In a subsequent interview, Fink said: “It is the hardest letter I have ever written. And I do believe I became more emotional as I wrote about what we need to do – and more importantly the reflection on my 40-odd years of being in finance.”

CEOs are key players in the adoption of corporate social responsibility (CSR) measures by companies large and small. The decision-making processes that spur them to launch CSR initiatives have been analysed by business schools for many years.

When CEOs make decisions for CSR, they need to be aware of the fact that their emotions may play a role in their decisions.

Prof. Lin Ya

To date, such studies have largely focused on the rational, deliberative aspects of making decisions, but many leading psychologists today favour a dual-process approach to decision-making, which involves both emotional and deliberative mechanisms operating in parallel.

For this reason, a group of researchers at The Chinese University of Hong Kong (CUHK) and partner institutions set out to investigate the impact of CEOs’ emotional characteristics on their companies’ readiness to engage in CSR. Could it be that CEOs who are emotionally engaged in a positive way are more likely to launch CSR initiatives than those with more negative moods and emotions?

The study, Does CEO Emotion Matter? CEO Affectivity And Corporate Social Responsibility, was conducted by Lin Ya, Assistant Professor at CUHK Business School’s Department of Management, and Professor Yang Haibin, of the same department, along with Profs. Zhao Huazhong of City University of Hong Kong, Wang Linlin of Nankai University, and Jiang Wan of Tianjin University.

The researchers defined CEO affectivity as CEOs’ relatively stable and underlying tendency to experience positive and negative emotions, and categorised it into two opposite dimensions: positive affectivity and negative affectivity.

CEOs with positive affectivity are more likely to engage in CSR.

“Our study shows that CEOs with positive affectivity are more likely to engage in CSR, while CEOs with negative affectivity are less likely to do so,” says Prof. Lin.

“When CEOs make decisions for CSR, they need to be aware of the fact that their emotions may play a role in their decisions,” she adds. “In other words, they may minimise the subjective influence of their emotions on their firms’ CSR decisions, and rather take a more objective view towards CSR.”

Transformative Power of Positive Emotions

The study draws on the broaden-and-build theory that was developed in the late 1990s by psychologist Barbara Fredrickson. The theory, which forms part of the positive psychology oeuvre, posits that positive affectivity expands attention to increase receptivity and openness and thereby fuels more flexible problem-solving actions, while negative affectivity narrows and constricts attention.

▶ _STORED ROWS_:
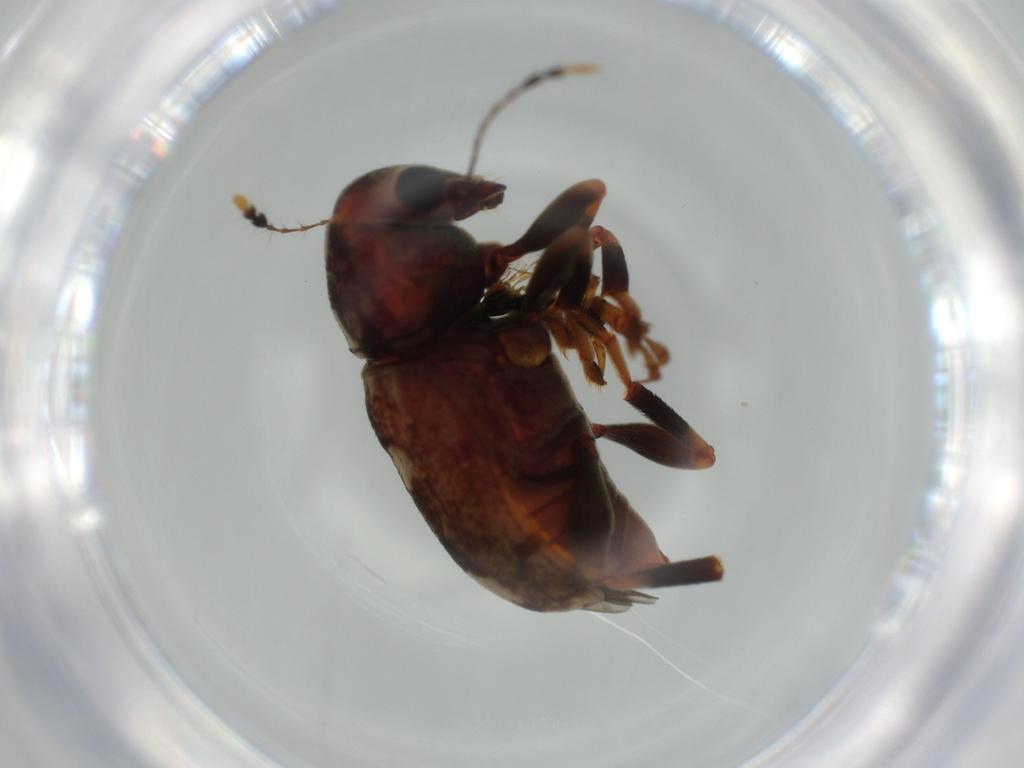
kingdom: Animalia
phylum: Arthropoda
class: Insecta
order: Coleoptera
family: Anthribidae
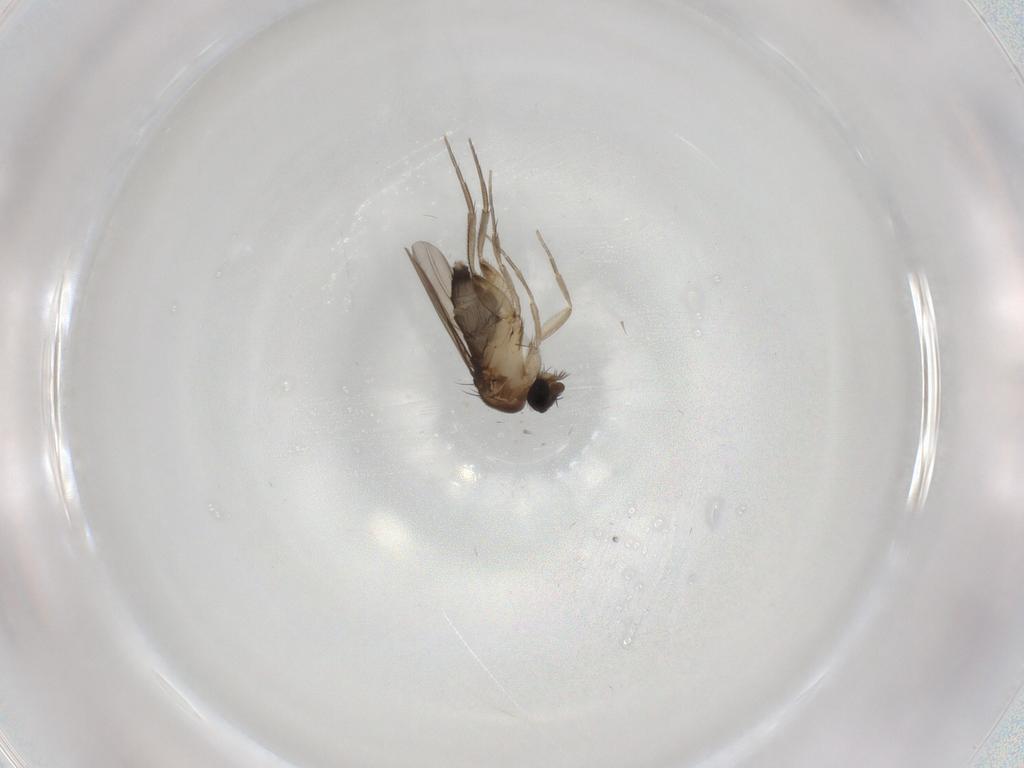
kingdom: Animalia
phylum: Arthropoda
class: Insecta
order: Diptera
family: Phoridae
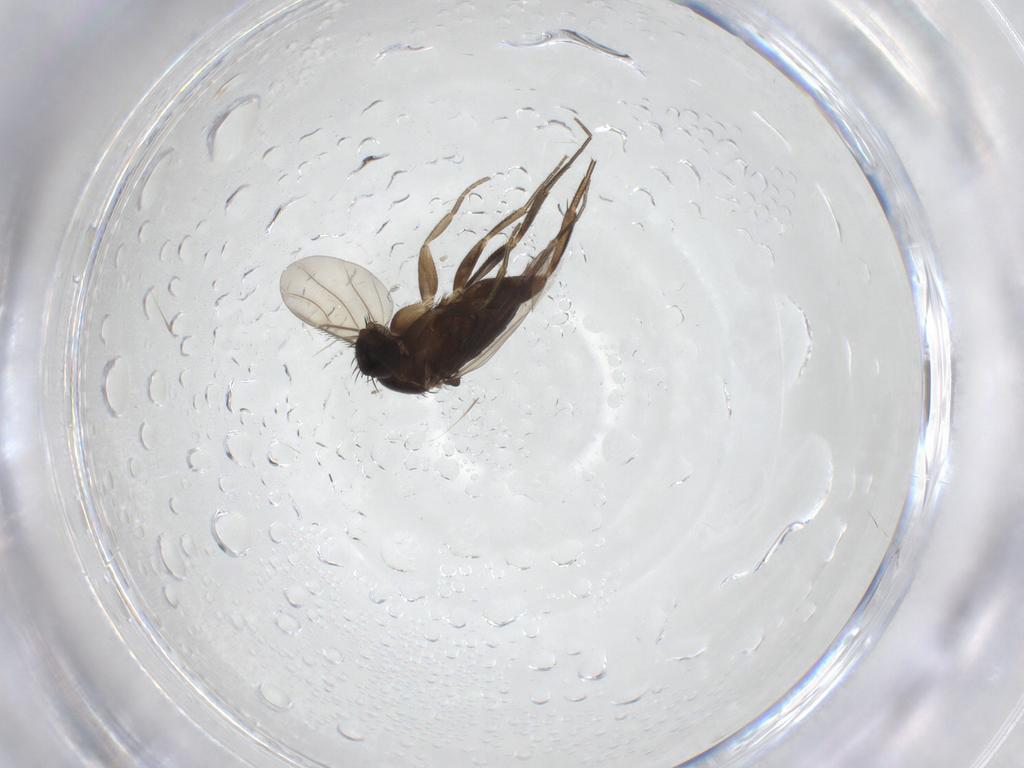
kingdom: Animalia
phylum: Arthropoda
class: Insecta
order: Diptera
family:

▶ _WHAT TO PRODUCE_:
Answer these questions from the text on CEO emotions and corporate social responsibility:
(a) In which department of CUHK Business School is Lin Ya an Assistant Professor?
(b) Into which two opposite dimensions did the researchers divide CEO affectivity?
(c) Who developed the broaden-and-build theory, and when?
The material above bears no relation to the text.

▶ _ANSWER_:
(a) The Department of Management.
(b) Positive affectivity and negative affectivity.
(c) The psychologist Barbara Fredrickson developed it in the late 1990s.